Iwate: ‘Village of folktales’ home to modern ventures

The Yomiuri Shimbun

Tourist guide Takashi Kikuchi looks up at the Tsuzukiishi rocks in Tono, Iwate Prefecture.

By Koichi Saijo / Yomiuri Shimbun Staff WriterTONO, Iwate — Partway up a hill in Tono, Iwate Prefecture, is the majestic, amazing sight of a massive rock sitting atop smaller rocks that act as a pedestal.

“There’s a legend that the warrior monk Musashibo Benkei put this big rock on the pedestal,” said Takashi Kikuchi, 78, a sightseeing guide in Tono.

Kikuchi said this as we climbed up the mountain wearing bear bells. The boulder is 7.3 meters wide, 4.6 meters tall and 2.1 meters thick. When I looked up, it seemed so heavy I felt like I’d be squashed. It was quite strange to see this huge boulder delicately balanced on smaller rocks.

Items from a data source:
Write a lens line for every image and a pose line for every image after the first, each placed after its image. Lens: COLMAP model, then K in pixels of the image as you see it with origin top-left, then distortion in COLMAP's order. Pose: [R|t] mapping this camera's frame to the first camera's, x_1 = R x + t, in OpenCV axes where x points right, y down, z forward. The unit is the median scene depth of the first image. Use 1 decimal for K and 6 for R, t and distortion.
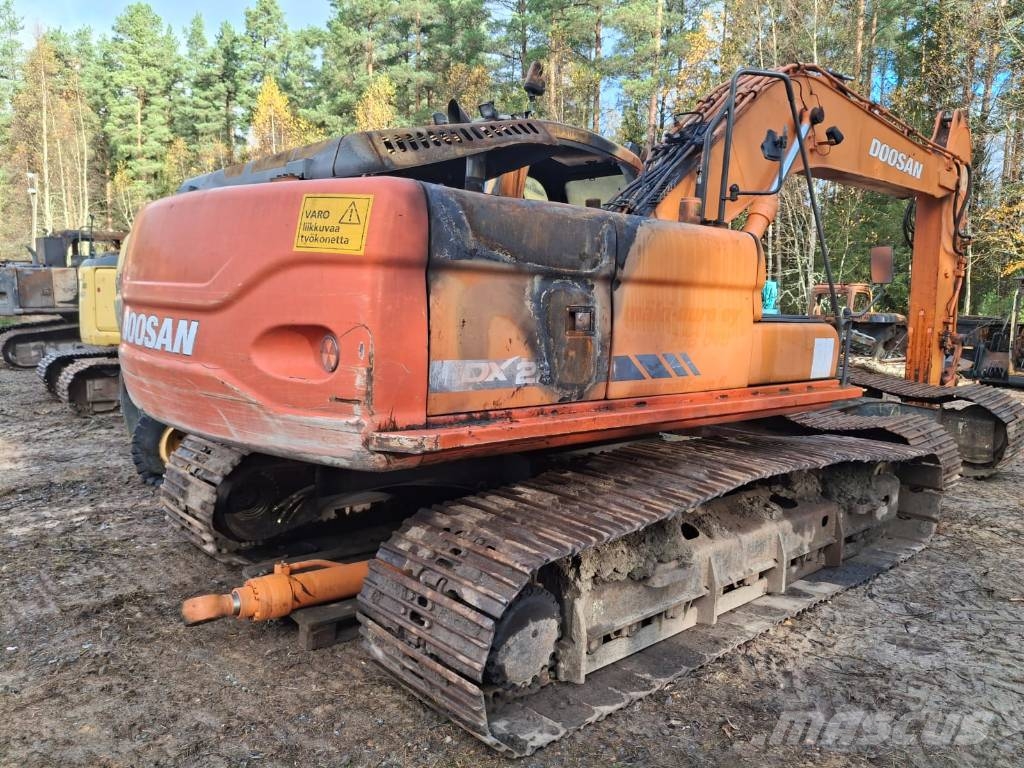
lens RADIAL K [[751.2, 0, 518.2], [0, 751.2, 375.9], [0, 0, 1]] dist [0.089160, -0.149455]
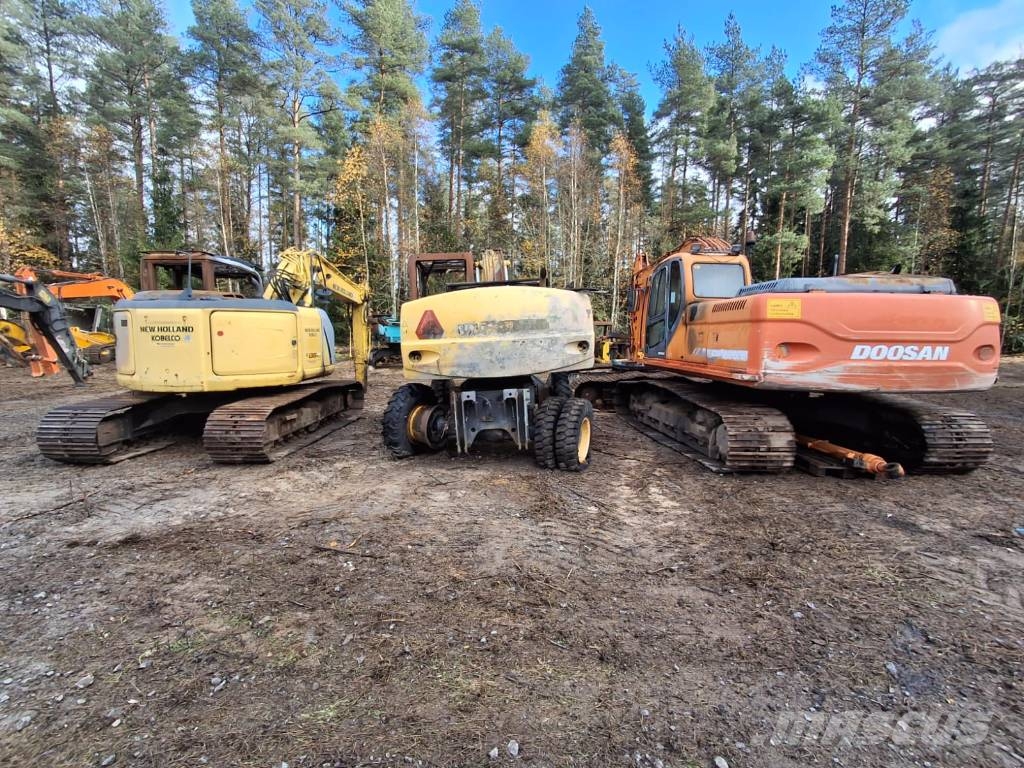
lens RADIAL K [[468.8, 0, 510.4], [0, 468.8, 376.9], [0, 0, 1]] dist [0.000783, 0.004119]
pose [[0.636254, -0.090086, 0.766202, -0.149254], [0.088571, 0.995122, 0.043452, -0.009815], [-0.766378, 0.040217, 0.641129, 0.064747]]
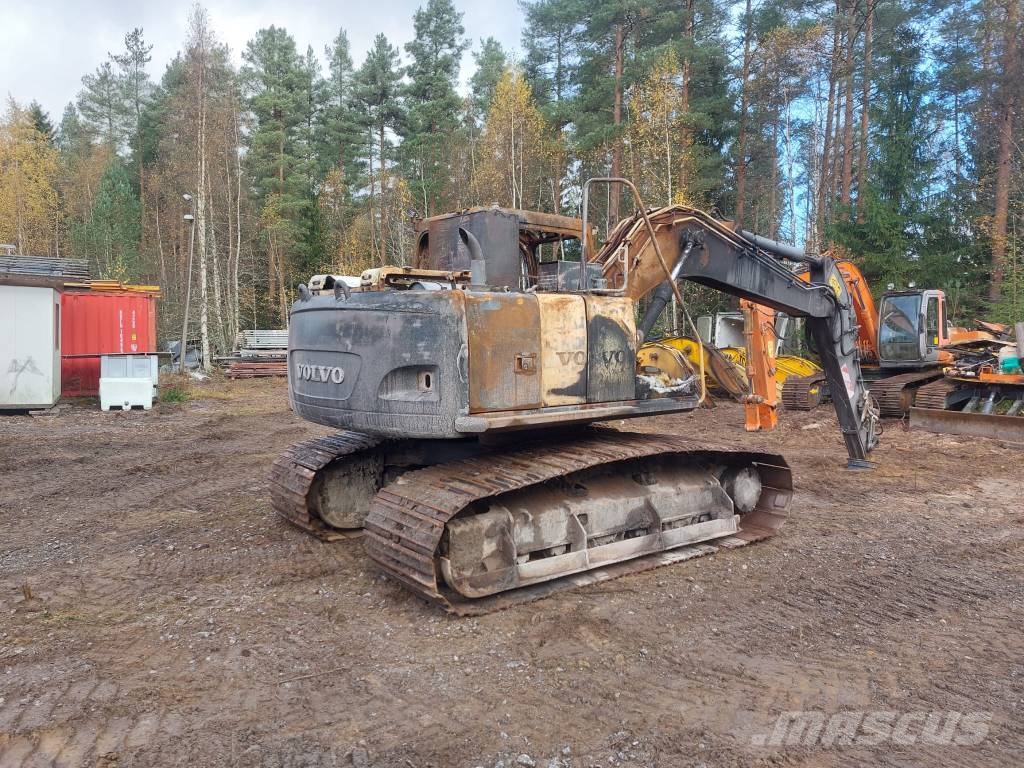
lens RADIAL K [[751.2, 0, 518.2], [0, 751.2, 375.9], [0, 0, 1]] dist [0.089160, -0.149455]
pose [[0.997243, -0.006658, -0.073910, -0.179412], [0.001357, 0.997437, -0.071541, -0.024314], [0.074197, 0.071244, 0.994695, 0.199846]]
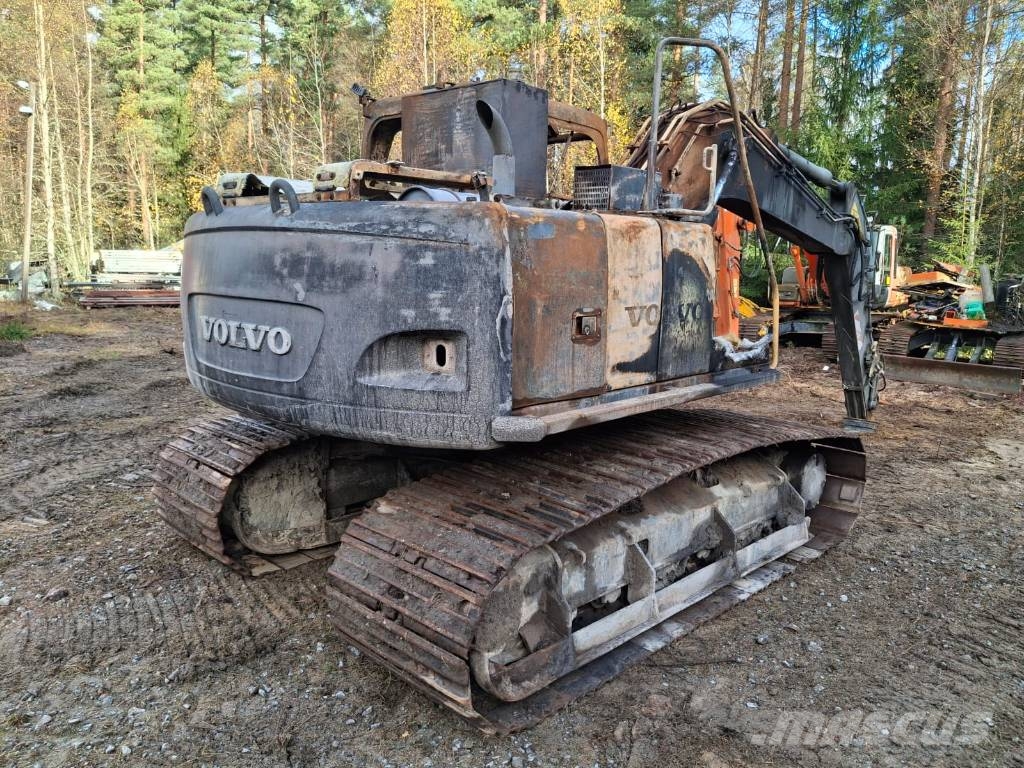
lens RADIAL K [[775.1, 0, 528.0], [0, 775.1, 382.8], [0, 0, 1]] dist [0.055818, -0.123128]
pose [[0.996901, -0.000612, 0.078670, -0.195918], [-0.001596, 0.999607, 0.028005, -0.030076], [-0.078656, -0.028043, 0.996507, 0.234281]]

_What the exercise asks_. Give back the full Tono article above, word for word.

_Problem solution_.
Iwate: ‘Village of folktales’ home to modern ventures

The Yomiuri Shimbun

Tourist guide Takashi Kikuchi looks up at the Tsuzukiishi rocks in Tono, Iwate Prefecture.

By Koichi Saijo / Yomiuri Shimbun Staff WriterTONO, Iwate — Partway up a hill in Tono, Iwate Prefecture, is the majestic, amazing sight of a massive rock sitting atop smaller rocks that act as a pedestal.

“There’s a legend that the warrior monk Musashibo Benkei put this big rock on the pedestal,” said Takashi Kikuchi, 78, a sightseeing guide in Tono.

Kikuchi said this as we climbed up the mountain wearing bear bells. The boulder is 7.3 meters wide, 4.6 meters tall and 2.1 meters thick. When I looked up, it seemed so heavy I felt like I’d be squashed. It was quite strange to see this huge boulder delicately balanced on smaller rocks.